Your instructions. After locating the line that holds "left ankle: (726, 1050)", output it and all following lines word for word, stopping only at the end of the data.

Named joint coordinates
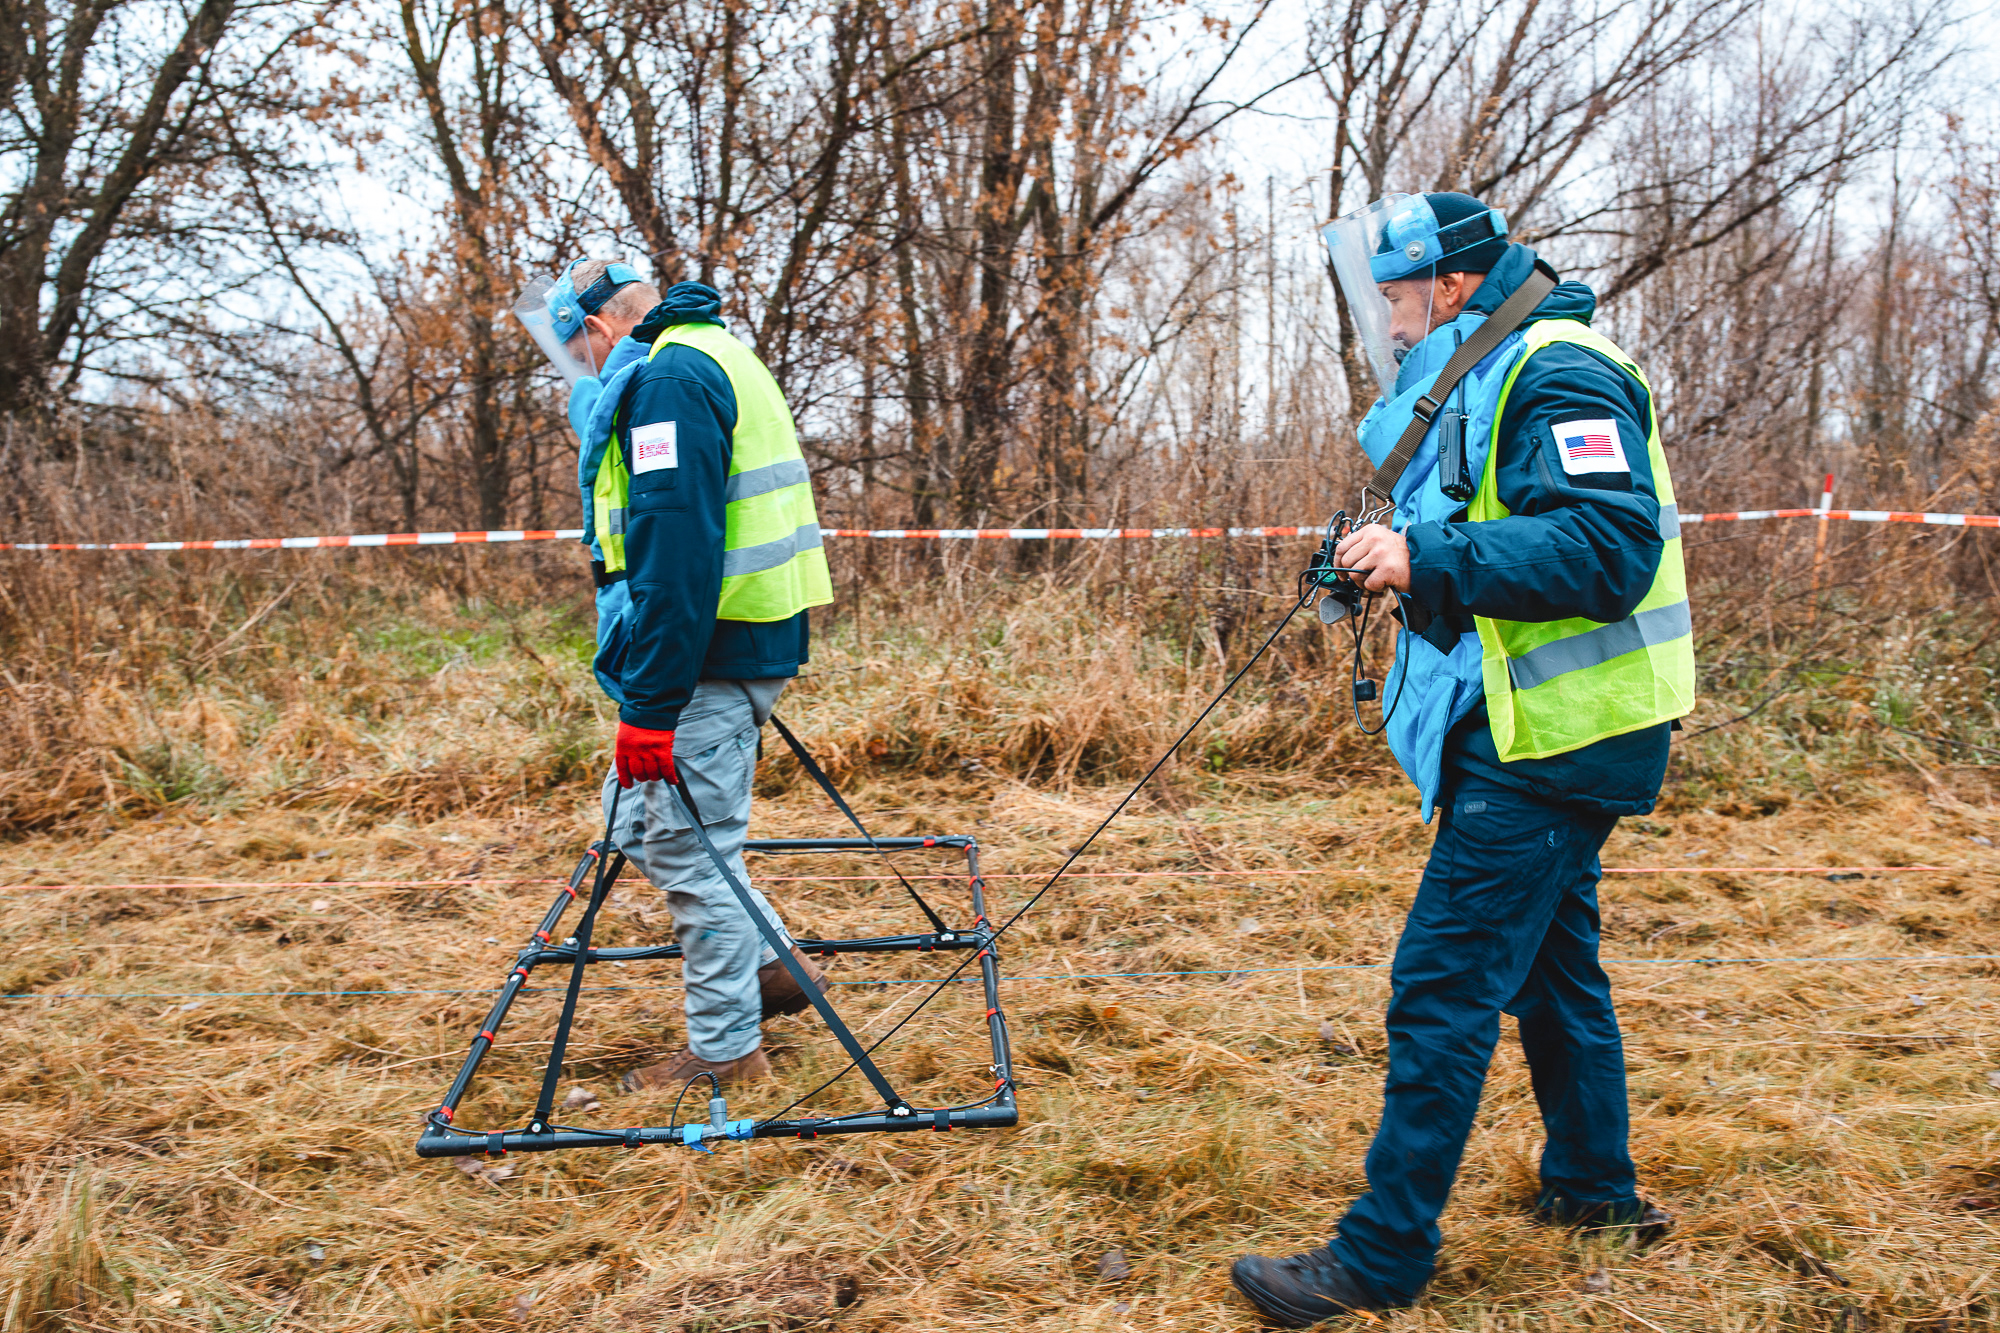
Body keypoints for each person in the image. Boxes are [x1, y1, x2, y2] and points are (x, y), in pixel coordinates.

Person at [1229, 193, 1693, 1324]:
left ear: (1448, 287)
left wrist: (1422, 551)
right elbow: (1471, 536)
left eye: (1393, 297)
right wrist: (1386, 562)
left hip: (1557, 739)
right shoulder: (1476, 379)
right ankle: (1596, 1194)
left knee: (1439, 986)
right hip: (1530, 731)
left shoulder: (1557, 369)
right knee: (1551, 969)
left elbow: (1606, 546)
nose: (1385, 321)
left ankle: (1377, 1260)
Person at [525, 258, 836, 1092]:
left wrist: (650, 704)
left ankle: (726, 1050)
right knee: (637, 820)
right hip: (739, 637)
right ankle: (775, 970)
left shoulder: (668, 380)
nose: (584, 374)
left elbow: (675, 554)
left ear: (597, 330)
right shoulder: (717, 349)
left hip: (709, 650)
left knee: (688, 848)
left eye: (577, 353)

Written answer.
left ankle: (726, 1050)
right knee: (637, 820)
right hip: (739, 637)
right ankle: (775, 970)
left shoulder: (668, 380)
nose: (584, 374)
left elbow: (675, 554)
left ear: (597, 330)
right shoulder: (717, 349)
left hip: (709, 650)
left knee: (688, 848)
left eye: (577, 353)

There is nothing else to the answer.